## What the task asks
Leave every image out, and print the remaining lines below exactly.

## The data
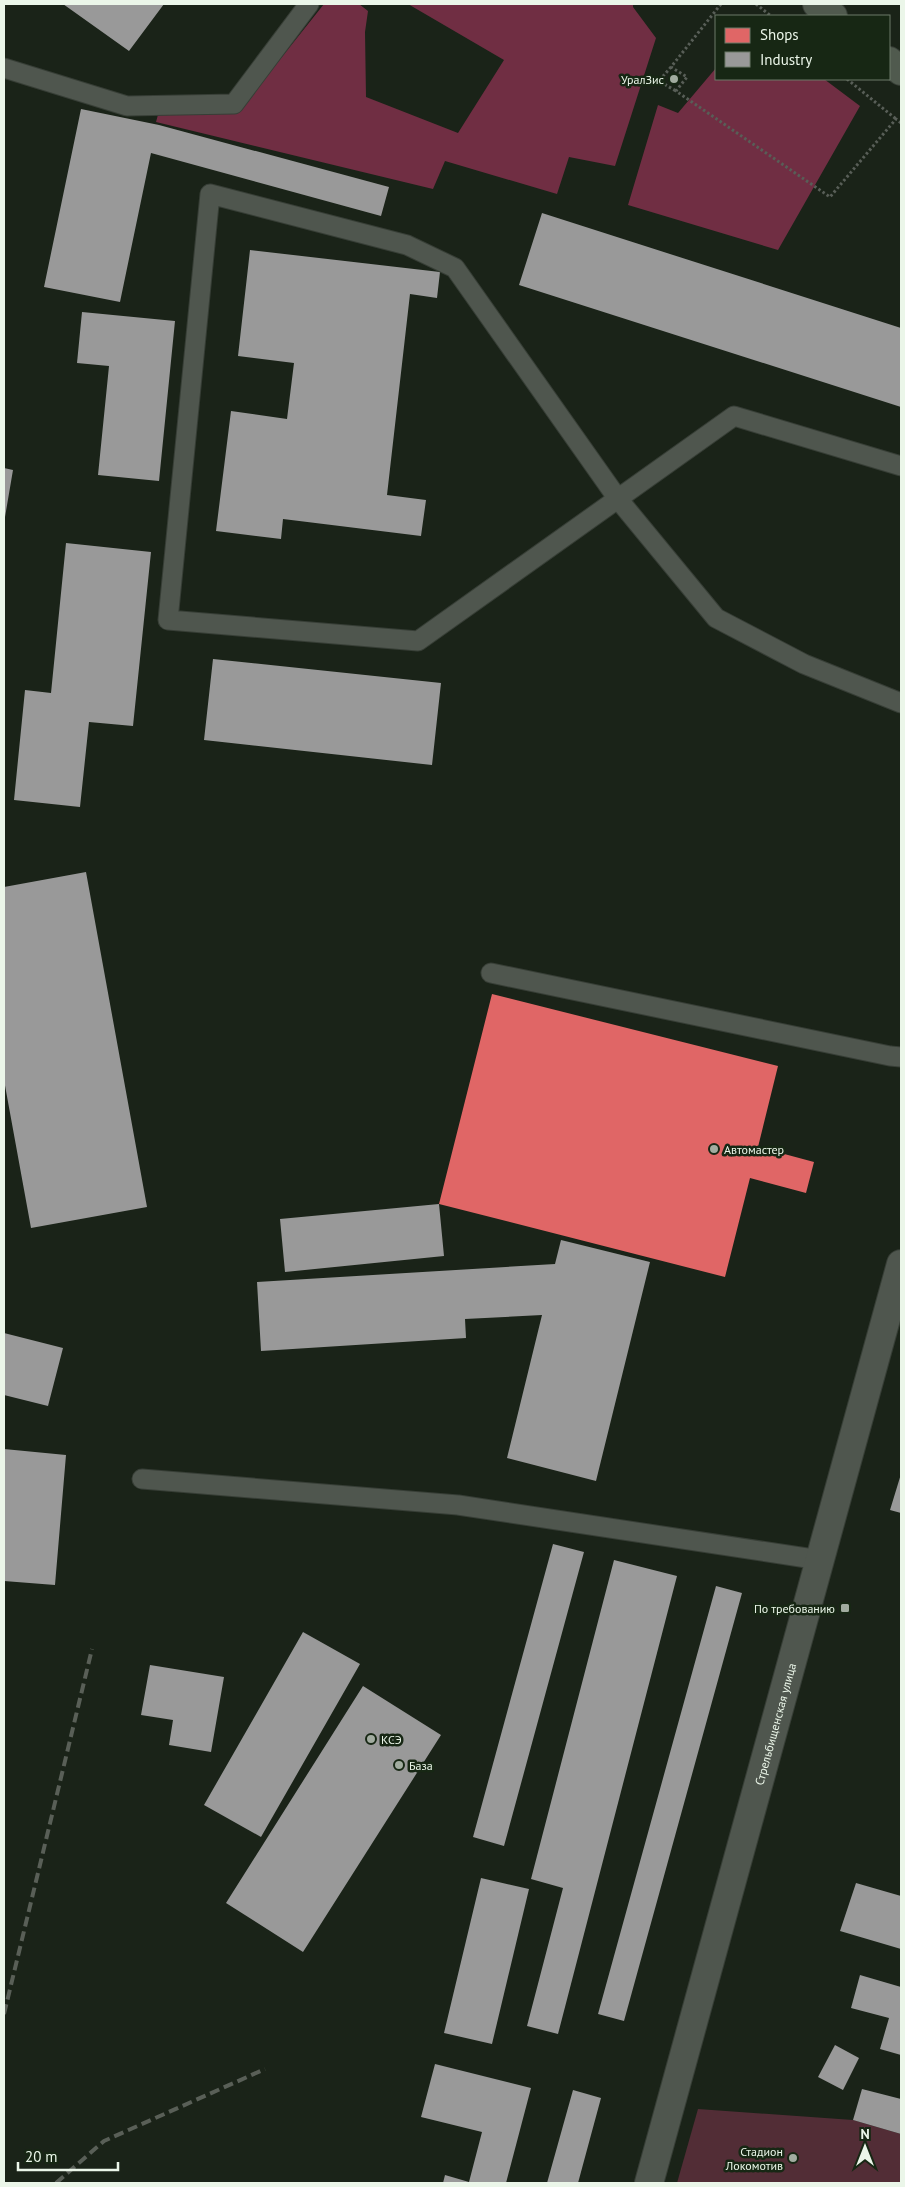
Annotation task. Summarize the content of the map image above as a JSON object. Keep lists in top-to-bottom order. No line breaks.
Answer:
{"streets":{"main road":["Стрельбищенская улица"]},"places":{"other":["УралЗис","Автомастер","КСЭ","База","Стадион Локомотив"],"transit":["По требованию"]},"legend":["Shops","Industry"],"scale_bar":"20 m","north":"top"}
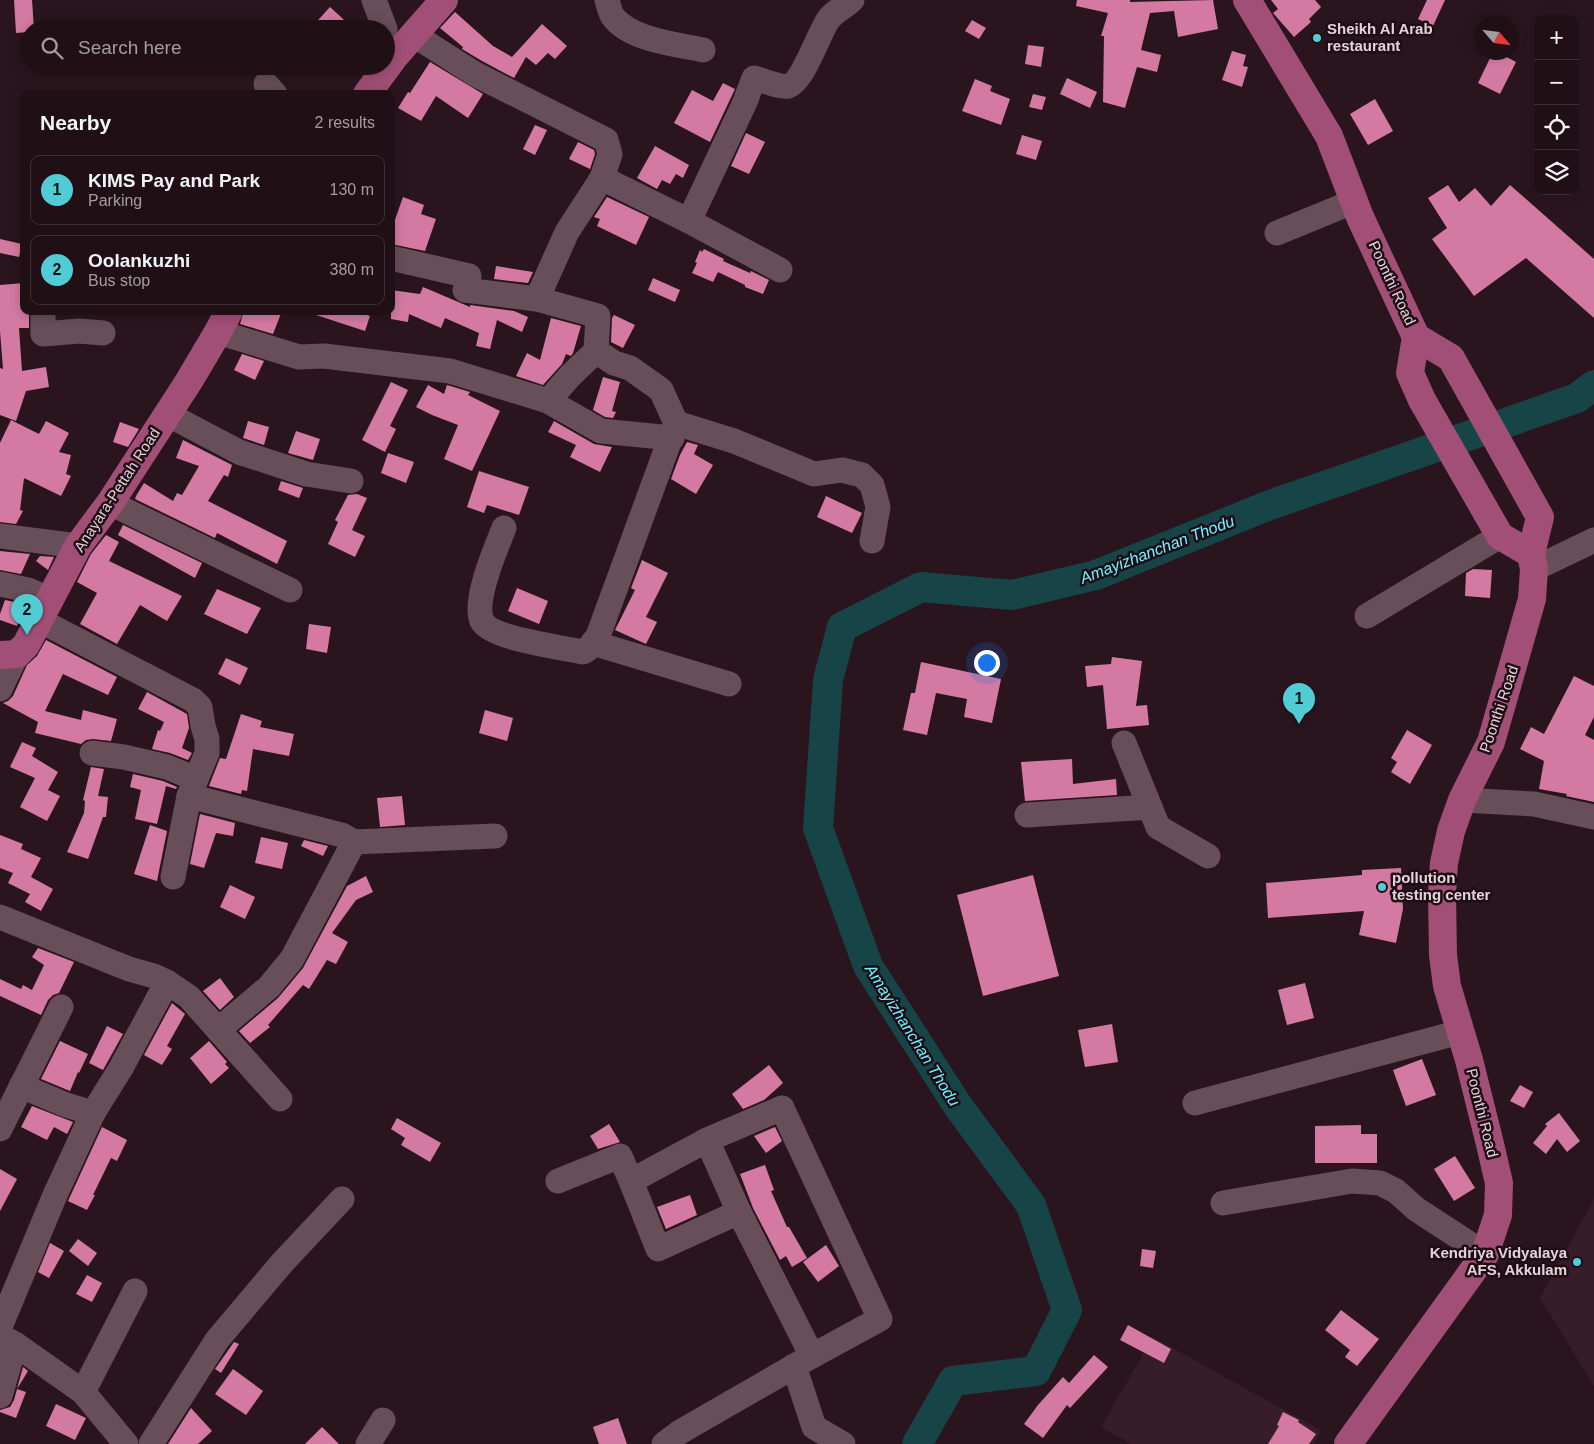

## Task answer
Annotation task. Summarize the content of the map image above as a JSON object. Keep lists in top-to-bottom order. No line breaks.
Answer:
{"streets":{"main road":["Стрельбищенская улица"]},"places":{"other":["УралЗис","Автомастер","КСЭ","База","Стадион Локомотив"],"transit":["По требованию"]},"legend":["Shops","Industry"],"scale_bar":"20 m","north":"top"}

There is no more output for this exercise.